Explaining Generation-Y Employees’ Turnover in Malaysian Context

  •  Abdelbaset Queiri    
  •  Wan Fadzilah Wan Yusoff    
  •  Nizar Dwaikat    


Among the various speculation published in media reports about the reasons why generation-Y workforce in Malaysia changes job frequently include dissatisfaction with pay and fringe benefits, seeking work-life balance, perceived status work-values fit, normative commitment, perceived availability of alternative job and job hopping, This study aims to empirically justify or refute some of the anecdotal information about generation-Y employees’ decision to leave an organisation in the context of Malaysia. Using structural equation modelling with a sample size of 150 respondents, this study revealed that satisfaction with payment and fringe, perceived availability of alternative job and job hopping are significant to generation-Y employees’ intention to quit.
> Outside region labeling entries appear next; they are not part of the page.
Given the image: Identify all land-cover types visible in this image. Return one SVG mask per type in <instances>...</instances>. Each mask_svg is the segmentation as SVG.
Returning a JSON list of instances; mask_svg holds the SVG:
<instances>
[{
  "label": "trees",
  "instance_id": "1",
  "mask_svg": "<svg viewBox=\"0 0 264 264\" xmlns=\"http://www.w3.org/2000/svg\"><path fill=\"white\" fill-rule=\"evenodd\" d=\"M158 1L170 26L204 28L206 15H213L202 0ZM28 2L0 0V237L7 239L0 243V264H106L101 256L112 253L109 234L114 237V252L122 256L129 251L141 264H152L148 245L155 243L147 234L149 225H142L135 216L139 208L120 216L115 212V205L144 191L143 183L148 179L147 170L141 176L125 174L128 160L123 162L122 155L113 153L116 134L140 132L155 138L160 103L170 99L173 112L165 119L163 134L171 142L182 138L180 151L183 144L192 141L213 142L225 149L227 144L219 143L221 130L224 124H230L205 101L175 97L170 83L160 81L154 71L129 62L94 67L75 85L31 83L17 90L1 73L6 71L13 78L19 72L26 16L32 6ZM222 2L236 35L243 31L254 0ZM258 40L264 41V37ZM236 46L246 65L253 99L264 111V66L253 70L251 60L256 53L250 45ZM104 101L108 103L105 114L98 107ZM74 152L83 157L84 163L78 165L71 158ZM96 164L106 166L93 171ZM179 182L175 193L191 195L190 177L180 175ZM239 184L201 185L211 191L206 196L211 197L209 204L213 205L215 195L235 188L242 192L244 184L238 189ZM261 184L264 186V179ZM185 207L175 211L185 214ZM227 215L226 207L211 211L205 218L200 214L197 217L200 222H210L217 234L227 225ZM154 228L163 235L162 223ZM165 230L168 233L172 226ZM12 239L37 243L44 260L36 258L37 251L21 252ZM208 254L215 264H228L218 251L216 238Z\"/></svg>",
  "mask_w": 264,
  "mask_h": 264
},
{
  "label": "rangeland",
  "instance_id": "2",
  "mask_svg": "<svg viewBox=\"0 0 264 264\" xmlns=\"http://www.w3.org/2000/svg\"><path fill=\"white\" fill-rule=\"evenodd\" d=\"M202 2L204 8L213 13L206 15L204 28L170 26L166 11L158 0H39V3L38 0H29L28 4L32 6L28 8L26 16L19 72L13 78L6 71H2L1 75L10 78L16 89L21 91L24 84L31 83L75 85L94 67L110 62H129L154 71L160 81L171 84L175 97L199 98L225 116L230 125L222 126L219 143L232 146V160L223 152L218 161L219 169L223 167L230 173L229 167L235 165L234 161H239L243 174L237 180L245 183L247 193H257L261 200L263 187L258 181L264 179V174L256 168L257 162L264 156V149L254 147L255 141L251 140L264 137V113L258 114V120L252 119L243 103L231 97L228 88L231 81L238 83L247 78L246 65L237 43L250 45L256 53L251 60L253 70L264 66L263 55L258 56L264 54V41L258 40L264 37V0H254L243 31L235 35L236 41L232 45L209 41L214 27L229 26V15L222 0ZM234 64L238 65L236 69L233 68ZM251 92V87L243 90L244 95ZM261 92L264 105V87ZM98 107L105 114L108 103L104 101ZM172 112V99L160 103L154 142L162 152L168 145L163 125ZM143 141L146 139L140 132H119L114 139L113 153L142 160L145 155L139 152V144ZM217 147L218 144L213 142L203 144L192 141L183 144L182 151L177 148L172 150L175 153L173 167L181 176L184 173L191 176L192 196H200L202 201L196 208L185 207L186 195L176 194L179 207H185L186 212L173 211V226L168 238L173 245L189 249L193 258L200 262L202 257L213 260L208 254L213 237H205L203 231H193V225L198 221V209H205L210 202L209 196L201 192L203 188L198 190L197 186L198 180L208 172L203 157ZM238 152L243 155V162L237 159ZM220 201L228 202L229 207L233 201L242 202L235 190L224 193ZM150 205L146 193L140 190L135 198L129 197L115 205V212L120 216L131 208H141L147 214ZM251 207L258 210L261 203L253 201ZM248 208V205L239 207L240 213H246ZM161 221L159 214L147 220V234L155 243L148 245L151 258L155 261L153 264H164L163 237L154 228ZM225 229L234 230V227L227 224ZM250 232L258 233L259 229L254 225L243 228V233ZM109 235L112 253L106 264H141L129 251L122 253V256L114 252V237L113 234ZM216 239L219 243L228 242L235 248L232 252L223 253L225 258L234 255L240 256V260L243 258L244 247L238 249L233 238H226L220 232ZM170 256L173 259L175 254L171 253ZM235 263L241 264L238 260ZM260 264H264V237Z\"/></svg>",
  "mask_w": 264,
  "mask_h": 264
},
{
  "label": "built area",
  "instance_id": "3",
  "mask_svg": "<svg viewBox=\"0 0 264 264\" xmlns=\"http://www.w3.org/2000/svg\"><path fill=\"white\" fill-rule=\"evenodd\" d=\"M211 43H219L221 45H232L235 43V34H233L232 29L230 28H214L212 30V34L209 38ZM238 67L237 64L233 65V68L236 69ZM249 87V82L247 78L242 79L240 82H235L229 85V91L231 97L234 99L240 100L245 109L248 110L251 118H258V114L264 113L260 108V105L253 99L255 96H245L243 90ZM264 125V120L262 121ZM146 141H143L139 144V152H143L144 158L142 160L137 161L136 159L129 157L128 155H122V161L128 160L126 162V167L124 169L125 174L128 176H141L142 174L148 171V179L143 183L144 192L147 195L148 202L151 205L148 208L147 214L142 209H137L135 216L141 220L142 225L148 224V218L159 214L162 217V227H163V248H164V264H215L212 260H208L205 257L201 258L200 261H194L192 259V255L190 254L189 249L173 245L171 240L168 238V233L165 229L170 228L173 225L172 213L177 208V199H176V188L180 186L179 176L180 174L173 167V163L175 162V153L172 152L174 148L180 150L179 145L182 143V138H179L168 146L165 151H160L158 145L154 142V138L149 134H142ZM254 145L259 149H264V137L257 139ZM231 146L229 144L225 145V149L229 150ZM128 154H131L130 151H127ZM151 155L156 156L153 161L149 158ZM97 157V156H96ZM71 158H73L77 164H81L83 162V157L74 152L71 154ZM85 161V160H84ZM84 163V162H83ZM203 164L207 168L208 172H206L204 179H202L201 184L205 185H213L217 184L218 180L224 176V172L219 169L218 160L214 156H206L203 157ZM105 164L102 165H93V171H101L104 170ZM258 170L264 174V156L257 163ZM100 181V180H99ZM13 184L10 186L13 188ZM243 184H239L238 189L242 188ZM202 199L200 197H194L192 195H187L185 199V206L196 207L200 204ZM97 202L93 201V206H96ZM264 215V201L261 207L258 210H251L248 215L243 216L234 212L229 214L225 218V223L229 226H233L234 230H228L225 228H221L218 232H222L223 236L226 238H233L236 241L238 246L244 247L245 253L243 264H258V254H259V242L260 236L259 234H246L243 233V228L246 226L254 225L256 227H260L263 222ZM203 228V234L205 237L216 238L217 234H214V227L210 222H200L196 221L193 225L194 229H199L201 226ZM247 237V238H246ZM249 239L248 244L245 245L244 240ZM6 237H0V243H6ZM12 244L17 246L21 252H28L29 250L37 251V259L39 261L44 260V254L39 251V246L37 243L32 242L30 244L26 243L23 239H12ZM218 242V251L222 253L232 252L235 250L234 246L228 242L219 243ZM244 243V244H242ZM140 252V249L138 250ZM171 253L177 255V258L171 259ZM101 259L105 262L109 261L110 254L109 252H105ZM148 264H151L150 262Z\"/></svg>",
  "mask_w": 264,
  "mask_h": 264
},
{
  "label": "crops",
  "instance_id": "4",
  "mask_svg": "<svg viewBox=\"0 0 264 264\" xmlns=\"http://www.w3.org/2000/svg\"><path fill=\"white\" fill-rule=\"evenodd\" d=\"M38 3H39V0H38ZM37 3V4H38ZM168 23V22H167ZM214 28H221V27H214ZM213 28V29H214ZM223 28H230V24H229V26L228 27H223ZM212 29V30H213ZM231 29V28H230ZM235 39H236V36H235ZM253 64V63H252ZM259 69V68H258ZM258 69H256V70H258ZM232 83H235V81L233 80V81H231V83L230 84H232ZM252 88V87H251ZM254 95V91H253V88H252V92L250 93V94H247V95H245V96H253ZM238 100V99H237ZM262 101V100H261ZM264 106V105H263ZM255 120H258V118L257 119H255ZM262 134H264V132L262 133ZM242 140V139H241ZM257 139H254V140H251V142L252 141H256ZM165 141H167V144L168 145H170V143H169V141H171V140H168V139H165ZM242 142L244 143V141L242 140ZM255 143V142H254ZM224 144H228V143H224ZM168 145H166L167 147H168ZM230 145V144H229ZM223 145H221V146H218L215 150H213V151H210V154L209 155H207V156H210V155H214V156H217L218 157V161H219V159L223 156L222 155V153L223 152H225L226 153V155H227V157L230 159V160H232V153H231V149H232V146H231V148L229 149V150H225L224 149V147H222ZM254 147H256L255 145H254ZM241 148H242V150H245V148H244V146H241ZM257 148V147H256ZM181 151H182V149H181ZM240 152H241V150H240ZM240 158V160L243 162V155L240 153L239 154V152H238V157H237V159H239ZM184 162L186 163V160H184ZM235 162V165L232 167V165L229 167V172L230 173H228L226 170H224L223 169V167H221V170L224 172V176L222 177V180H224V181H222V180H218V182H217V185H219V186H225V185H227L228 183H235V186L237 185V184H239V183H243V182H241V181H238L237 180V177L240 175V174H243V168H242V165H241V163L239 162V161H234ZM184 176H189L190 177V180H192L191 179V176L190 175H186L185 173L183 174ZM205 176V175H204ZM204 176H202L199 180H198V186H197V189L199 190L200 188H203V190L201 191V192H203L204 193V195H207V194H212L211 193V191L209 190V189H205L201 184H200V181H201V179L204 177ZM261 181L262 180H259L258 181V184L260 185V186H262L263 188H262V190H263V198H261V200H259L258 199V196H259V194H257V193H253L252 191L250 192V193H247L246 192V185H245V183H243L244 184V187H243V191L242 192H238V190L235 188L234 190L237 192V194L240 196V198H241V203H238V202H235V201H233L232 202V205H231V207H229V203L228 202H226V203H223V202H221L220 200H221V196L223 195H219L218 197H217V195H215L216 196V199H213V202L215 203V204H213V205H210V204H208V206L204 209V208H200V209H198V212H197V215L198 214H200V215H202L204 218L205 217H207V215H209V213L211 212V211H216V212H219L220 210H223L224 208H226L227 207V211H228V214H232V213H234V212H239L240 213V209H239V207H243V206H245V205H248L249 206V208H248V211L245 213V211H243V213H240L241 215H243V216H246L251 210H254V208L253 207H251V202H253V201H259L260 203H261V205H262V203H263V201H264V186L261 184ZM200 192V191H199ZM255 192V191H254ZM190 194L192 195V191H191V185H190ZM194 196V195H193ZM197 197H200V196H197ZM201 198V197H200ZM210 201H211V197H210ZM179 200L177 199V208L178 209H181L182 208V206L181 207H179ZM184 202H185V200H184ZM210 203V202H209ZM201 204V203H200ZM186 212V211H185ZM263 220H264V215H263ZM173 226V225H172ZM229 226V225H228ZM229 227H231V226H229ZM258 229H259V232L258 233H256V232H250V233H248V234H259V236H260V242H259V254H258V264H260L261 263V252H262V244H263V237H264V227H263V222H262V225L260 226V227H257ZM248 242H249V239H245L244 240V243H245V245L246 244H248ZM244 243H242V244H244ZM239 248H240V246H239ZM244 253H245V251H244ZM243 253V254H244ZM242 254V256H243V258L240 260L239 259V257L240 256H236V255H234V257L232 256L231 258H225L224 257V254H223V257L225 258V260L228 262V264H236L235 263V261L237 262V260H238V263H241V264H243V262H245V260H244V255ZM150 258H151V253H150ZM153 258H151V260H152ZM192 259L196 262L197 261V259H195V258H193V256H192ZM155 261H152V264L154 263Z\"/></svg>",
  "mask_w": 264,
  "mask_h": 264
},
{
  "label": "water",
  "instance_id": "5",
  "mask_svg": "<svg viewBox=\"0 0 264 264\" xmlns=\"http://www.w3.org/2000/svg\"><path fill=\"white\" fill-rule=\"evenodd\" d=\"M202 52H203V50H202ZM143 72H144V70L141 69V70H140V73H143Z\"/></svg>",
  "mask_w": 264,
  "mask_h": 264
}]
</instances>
Additionally, normative commitment as part of employees’ loyalty is insignificant to generation-Y employees’ intention to quit. This study provides implication to human resource (HR) managers that generation-Y employees’ intention to quit may not be entirely due to HR strategies. Instead, cultural and economic factors play an important role in such decisions. However, there are other reasons that are widely held about generation-Y employees’ intention to quit, which may not be held true or empirically validated. Lastly, normative commitment does not influence their intention to stay or to leave an organisation, as their loyalty is to their personal lives.